A tal conversa é uma das manobras para adiar, enfraquecer e mudar os rumos da CPI, se não for possível impedir sua instalação. Randolfe Rodrigues considera a investigação necessária e aponta suas razões (clique no vídeo para ver a entrevista completa e se inscreva no TUTAMÉIA TV):

“Nós nos tornamos epicentro global da pandemia, e não nos tornamos epicentro global à toa. Para vocês terem uma ideia: o número de mortes no Brasil, em um dia na semana passada, foi superior ao número de mortes ocorridas em toda a pandemia no Paraguai. Nessa semana, de cada dez humanos que morreram de covid 19 no mundo, três são brasileiros.

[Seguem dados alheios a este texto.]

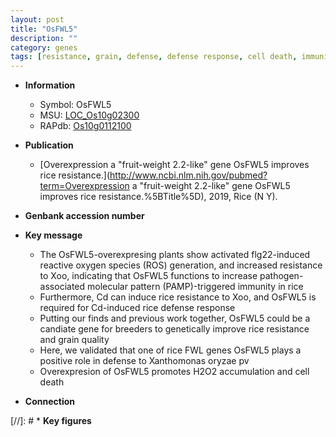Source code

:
 ```yaml
---
layout: post
title: "OsFWL5"
description: ""
category: genes
tags: [resistance, grain, defense, defense response, cell death, immunity, quality, reactive oxygen species, grain quality]
---
```


* **Information**  
    + Symbol: OsFWL5  
    + MSU: [LOC_Os10g02300](http://rice.plantbiology.msu.edu/cgi-bin/ORF_infopage.cgi?orf=LOC_Os10g02300)  
    + RAPdb: [Os10g0112100](http://rapdb.dna.affrc.go.jp/viewer/gbrowse_details/irgsp1?name=Os10g0112100)  

* **Publication**  
    + [Overexpression a &quot;fruit-weight 2.2-like&quot; gene OsFWL5 improves rice resistance.](http://www.ncbi.nlm.nih.gov/pubmed?term=Overexpression a &quot;fruit-weight 2.2-like&quot; gene OsFWL5 improves rice resistance.%5BTitle%5D), 2019, Rice (N Y).

* **Genbank accession number**  

* **Key message**  
    + The OsFWL5-overexpresing plants show activated flg22-induced reactive oxygen species (ROS) generation, and increased resistance to Xoo, indicating that OsFWL5 functions to increase pathogen-associated molecular pattern (PAMP)-triggered immunity in rice
    + Furthermore, Cd can induce rice resistance to Xoo, and OsFWL5 is required for Cd-induced rice defense response
    + Putting our finds and previous work together, OsFWL5 could be a candiate gene for breeders to genetically improve rice resistance and grain quality
    + Here, we validated that one of rice FWL genes OsFWL5 plays a positive role in defense to Xanthomonas oryzae pv
    + Overexpresion of OsFWL5 promotes H2O2 accumulation and cell death

* **Connection**  

[//]: # * **Key figures**  



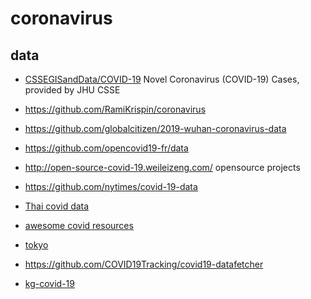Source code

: # coronavirus

## data

- [CSSEGISandData/COVID-19](https://github.com/CSSEGISandData/COVID-19) Novel Coronavirus (COVID-19) Cases, provided by JHU CSSE 
- https://github.com/RamiKrispin/coronavirus
- https://github.com/globalcitizen/2019-wuhan-coronavirus-data
- https://github.com/opencovid19-fr/data

- http://open-source-covid-19.weileizeng.com/ opensource projects
- https://github.com/nytimes/covid-19-data
- [Thai covid data](https://github.com/COVID19-TCDG/Awesome-Thai-CoVid)
- [awesome covid resources](https://github.com/adamdriscoll/awesome-covid19-resources)
- [tokyo](https://github.com/tokyo-metropolitan-gov/covid19)
- https://github.com/COVID19Tracking/covid19-datafetcher
- [kg-covid-19](https://github.com/Knowledge-Graph-Hub/kg-covid-19)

“Isso está ocorrendo porque, em agosto do ano passado, o presidente da República deixou de comprar 70 milhões de doses da vacina da Pfizer, que poderia desde dezembro estar vacinando brasileiros.

“Isso está acontecendo porque o governo federal resolveu, por achar que a OMS era uma organização globalista chinesa, não aderir ao consórcio da Covax no ano passado. Isso está acontecendo porque o governo obstruiu o quanto pode o registro da Coronavac; obstruindo o registro da coronavac, deixamos de ter essa vacina em dezembro, que foi acusada pelo governo de vacina chinesa.

“Isso está acontecendo porque em dezembro, quando o governo do Amazonas buscou ter medidas restritivas para impedir a propagação do vírus, quando se ampliava no Amazonas o nível de contágio, o governo federal e seus áulicos começaram a incendiar os cidadãos contras as medidas restritivas no Amazonas. O descontrole da pandemia no Amazonas, duas semanas depois, deu surgimento a uma nova cepa, que se disseminou pelo Brasil, criando várias outras. A ausência de uma política nacional de enfrentamento à pandemia transformou o país numa espécie de laboratório de cepas.

“Tudo isso nos transformou, eu repito, no epicentro global da pandemia. Dessas mortes ocorridas de janeiro para cá, pelo menos oitenta por cento delas poderiam ter sido evitadas. Repito: o senhor Bolsonaro não tinha de sofrer impeachment, não. Ele tinha de ser julgado em Haia.”

CAI APOIO DO PIB

Rodrigues também comentou o recente encontro de Bolsonaro com um grupo de empresários: “Não é o geral dos empresários brasileiros. Há um setor que o apoia, mas hoje ele já não tem a maioria. Boa parte do PIB não o apoia. Tem um setor menos iluminista, mais feudal que capitalista, que mantém apoio. Mas ainda há muitos empresários conscientes, que sabem que até para os negócios deles a atuação do presidente da República pontua contra. Não acredito que alguém possa auferir lucros a partir de cadáveres. Só aqueles que acham que se pode auferir lucros a partir de cadáveres é que podem ainda apoiar o atual presidente da República.

REFÉM DE CORRUPTOS

Na visão de Rodrigues, também no Congresso a posição de Bolsonaro está enfraquecida: “Ele se tornou uma presa fácil dos segmentos mais corruptos da política, que sempre que veem governos fragilizados, resolvem extrair tudo que é possível da coisa pública. O governo de Jair Bolsonaro é refém, agora, de um núcleo tradicionalmente corrupto, conhecido como centrão, que manda em Brasília há muito tempo. Ele se tornou cada vez mais refém desse grupo”.

PORRADA

O senador Kajuru apresentou hoje novo trechos da gravação de sua conversa com o presidente da República. Nele, Bolsonaro se refere especificamente ao senador Randolfe Rodrigues, conforme texto publicado no “Blog do Datena”, que divulgou a fala com exclusividade.

No trecho, Kajuru faz objeções a participar da CPI, a depender de sua orientação. Ao que Bolsonaro responde: “Se você não participa, a canalhada do Randolfe Rodrigues vai participar. E vai começar a encher o saco. Aí vou ter que sair na porrada com um bosta desse”.

Ao que o líder da Oposição no senado respondeu, em post no Twitter: “A violência costuma ser uma saída para os covardes que têm muito a esconder. Não irão nos intimidar! Especialmente porque sabemos que a fraqueza desse governo está em todos os âmbitos. Nossa única briga será pelo povo! Pela vacina e por comida na mesa!”